CSU-Landesgruppenchef Alexander Dobrindt forderte in seiner Bundestagsrede "harte politische Antworten" auf antisemitische Straftaten. Er sprach sich unter anderem für die Einstufung von Antisemitismus als besonders schweren Fall von Volksverhetzung und für Ausweisungen nach antisemitischen Straftaten aus.

Er erwarte von jedem Bürger, dass er sich dem Schutz jüdischen Lebens in Deutschland verpflichtet fühle, betonte FDP-Fraktionschef Christian Dürr. "Zuwanderer, die diese Grundwerte nicht teilen, sind in unserem Land nicht willkommen." Diese riskierten ihren Aufenthaltsstatus.

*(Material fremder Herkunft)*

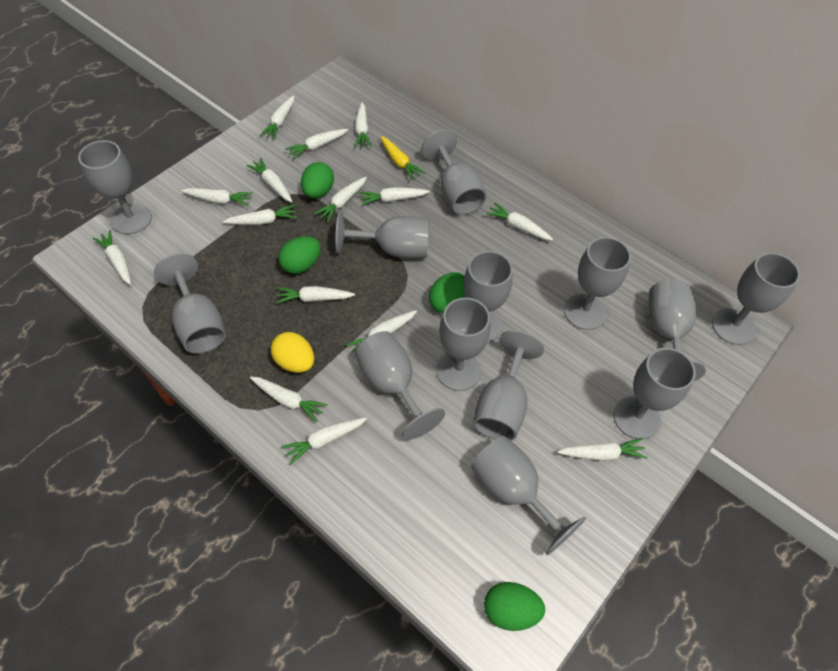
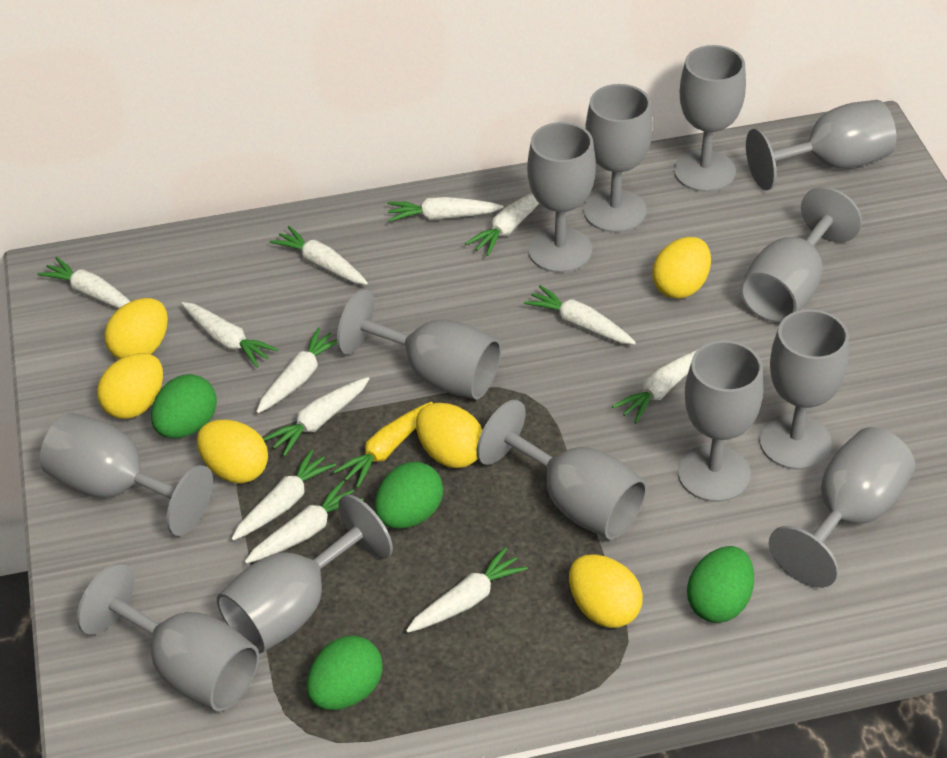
white carrot: 15 -> 12
yellow egg: 1 -> 6

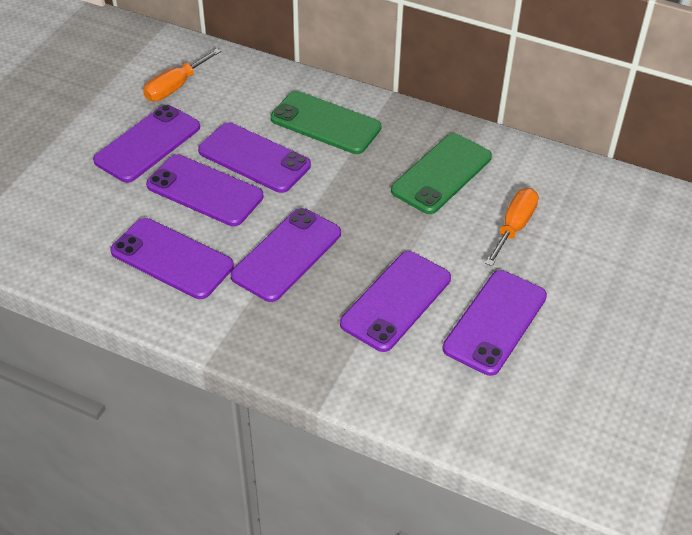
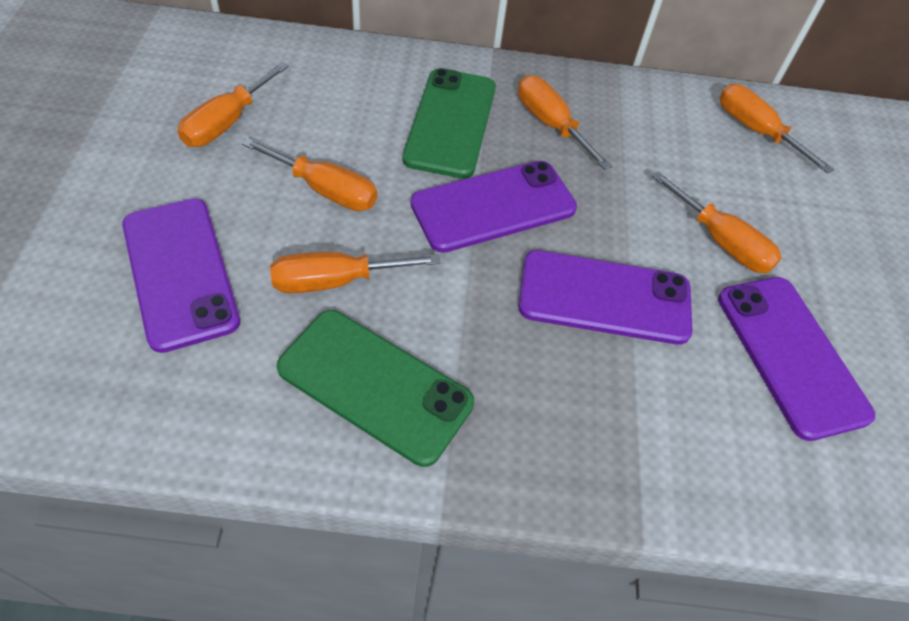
orange screwdriver: 2 -> 6
purple phone: 7 -> 4

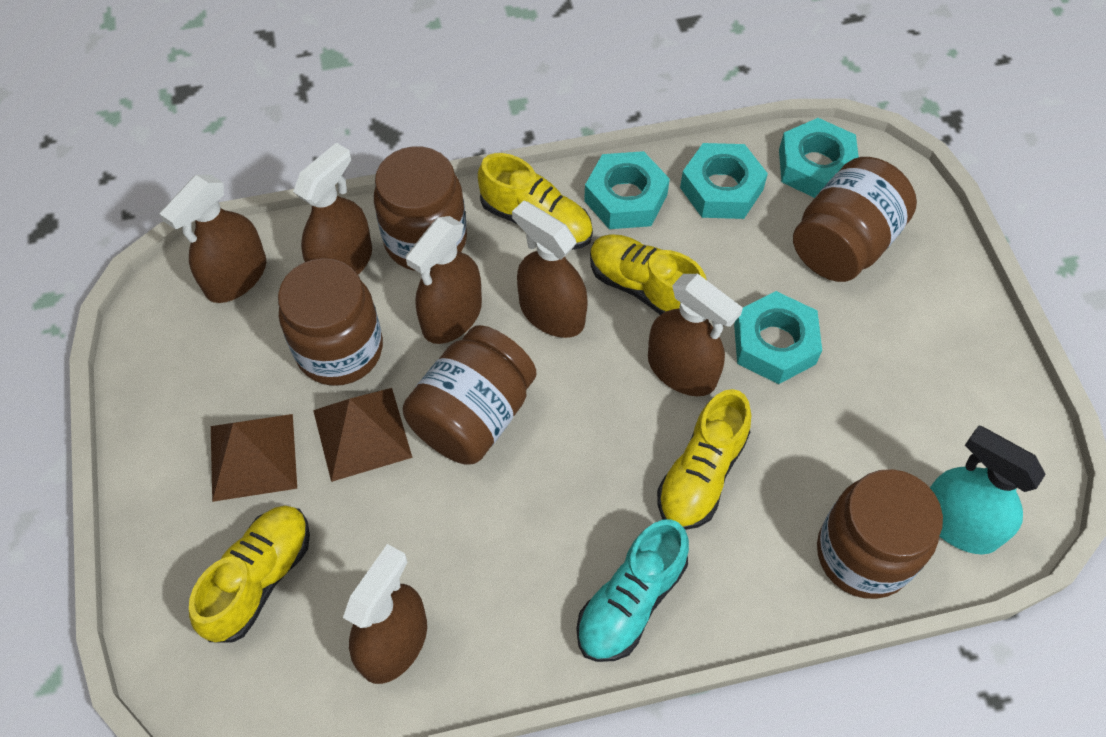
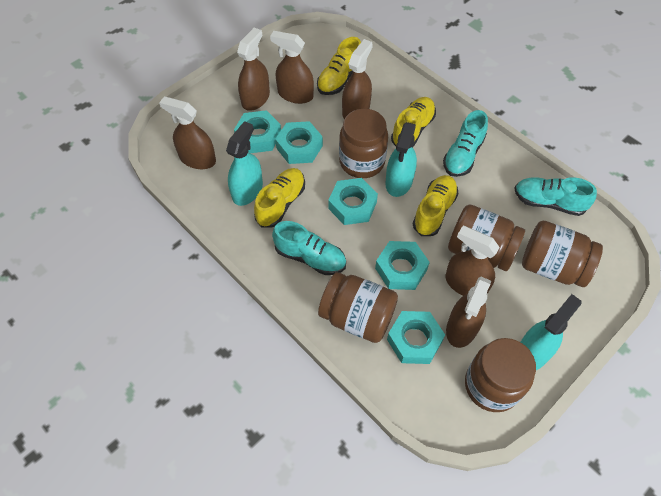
brown pyramid: 2 -> 0
turquoise nut: 4 -> 5
turquoise shoe: 1 -> 3
turquoise spray bottle: 1 -> 3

Vizekanzler Robert Habeck (Grüne) forderte im Sender "Welt", "mit der ganzen Härte des Rechtsstaates" gegen Bedrohungen des jüdischen Lebens in Deutschland vorzugehen. Sein Kabinetts- und Parteikollege Cem Özdemir (Grüne) hob im Bundestag die Bedeutung einer "konsequenten Erziehung zur Demokratie" in Schulen und Bildungseinrichtungen hervor. Hier entscheide sich, "ob wir unserer Verantwortung zum Schutz von Jüdinnen und Juden gerecht werden", ergänzte der Landwirtschaftsminister.

Während AfD-Fraktionsvize Beatrix von Storch im Parlament vor allem muslimischen Judenhass kritisierte, nannte Linken-Fraktionschef Dietmar Bartsch es eine "Schande", nur von importiertem Antisemitismus zu reden. Deutschland habe "genug eigenen Antisemitismus", betonte Bartsch. Dieser sei hierzulande nie weg gewesen, weder im Osten noch im Westen.

Die Anzahl antisemitischer Straftaten hierzulande stieg nach dem Großangriff der Hamas auf Israel am 7. Oktober stark an. Hamas-Kämpfer waren damals vom Gazastreifen aus nach Südisrael eingedrungen und hatten nach israelischen Angaben 1400 Menschen getötet sowie 240 verschleppt. Israel erklärte daraufhin der Hamas den Krieg und griff seitdem hunderte Ziele im Gazastreifen an. Nach Hamas-Angaben wurden über 10.000 Menschen getötet.